Cause 5: Same IP address
An older Cassandra pod with the same IP exists in the cluster. This situation can arise after uninstalling Hybrid or reinstalling Hybrid.
Diagnosis
- Review Cassandra's
system.log
file for the following error:INFO [HANDSHAKE-/10.106.32.131] 2020-11-30 04:28:51,432 OutboundTcpConnection.java:561 - Handshaking version with /10.10.1.1 Exception (java.lang.RuntimeException) encountered during startup: A node with address /10.10.1.1 already exists, cancelling join. Use cassandra.replace_address if you want to replace this node. java.lang.RuntimeException: A node with address /10.10.1.1 already exists, cancelling join. Use cassandra.replace_address if you want to replace this node. at org.apache.cassandra.service.StorageService.checkForEndpointCollision(StorageService.java:558) at org.apache.cassandra.service.StorageService.prepareToJoin(StorageService.java:804) at org.apache.cassandra.service.StorageService.initServer(StorageService.java:664) at org.apache.cassandra.service.StorageService.initServer(StorageService.java:613) at org.apache.cassandra.service.CassandraDaemon.setup(CassandraDaemon.java:379) at org.apache.cassandra.service.CassandraDaemon.activate(CassandraDaemon.java:602) at org.apache.cassandra.service.CassandraDaemon.main(CassandraDaemon.java:691) ERROR [main] 2020-11-30 04:28:52,287 CassandraDaemon.java:708 - Exception encountered during startup java.lang.RuntimeException: A node with address /10.10.1.1 already exists, cancelling join. Use cassandra.replace_address if you want to replace this node.
- Review the output of
nodetool status
command from any of the DCs that are still up to see if a Cassandra node is shown with the same IP as in the error message - 10.10.1.1.Sample nodetool status command output
kubectl exec apigee-cassandra-default-0 -n -- nodetool status Datacenter dc-1 ================ Status=Up/Down |/ State=Normal/Leaving/Joining/Moving -- Address Load Tokens Owns (effective) Host ID Rack UN 10.10.1.1 649.6 KiB 256 100.0% 4d96eaf5-7e75-4aeb-bc47-9e45fdb4b533 ra-1 UN 10.10.1.2 885.2 KiB 256 100.0% 261a15dd-1b51-4918-a63b-551a64e74a5e ra-1 UN 10.10.1.3 693.74 KiB 256 100.0% 91e22ba4-fa53-4340-adaf-db32430bdda9 ra-1
Resolution
- Remove the old Cassandra node by using
nodetool remove
command:nodetool removenode HOST_ID
The host id can be found in the output of nodetool status. For example:
4d96eaf5-7e75-4aeb-bc47-9e45fdb4b533
in the previous sample nodetool status output. - Once the older Cassandra node is removed, retry Hybrid installation.

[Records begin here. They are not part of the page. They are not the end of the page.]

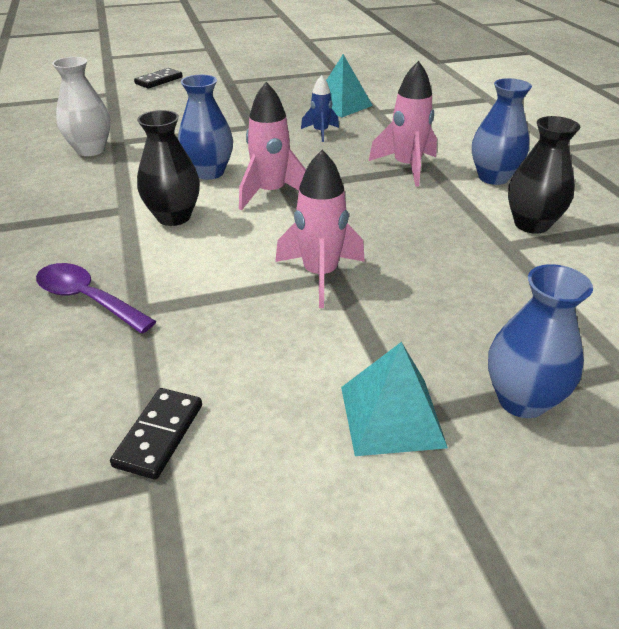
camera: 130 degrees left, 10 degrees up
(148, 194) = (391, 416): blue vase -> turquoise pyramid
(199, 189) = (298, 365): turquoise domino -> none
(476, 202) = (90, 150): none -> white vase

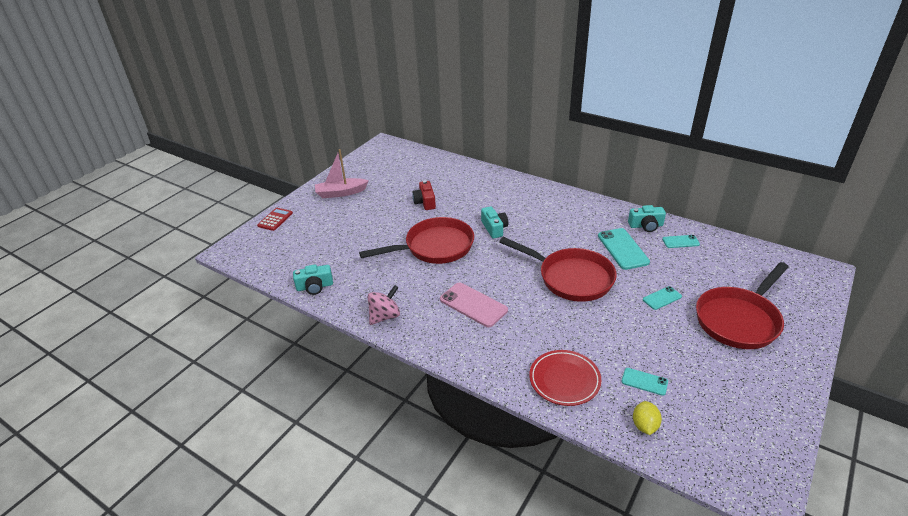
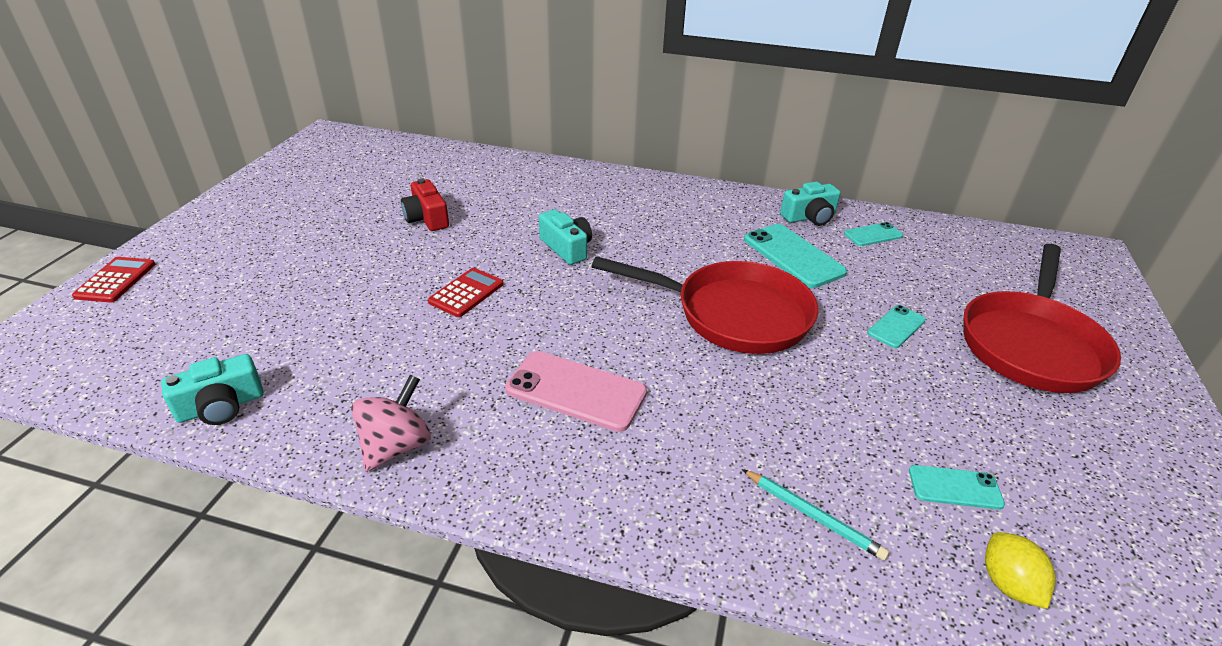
camera: 20 degrees left, 0 degrees up
(341, 193) = (257, 218): pink boat -> none
(434, 247) = (466, 293): red pan -> red calculator
(564, 380) = (813, 516): red plate -> turquoise pencil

Must gather diagnostic information
If the problem persists even after following the above instructions, gather the following diagnostic information and then contact Google Cloud Customer Care:
- The Google Cloud Project ID.
- The Apigee hybrid organization.
- The
overrides.yaml
files from both source and new regions, masking any sensitive information. - The outputs from the commands in Apigee hybrid must-gather.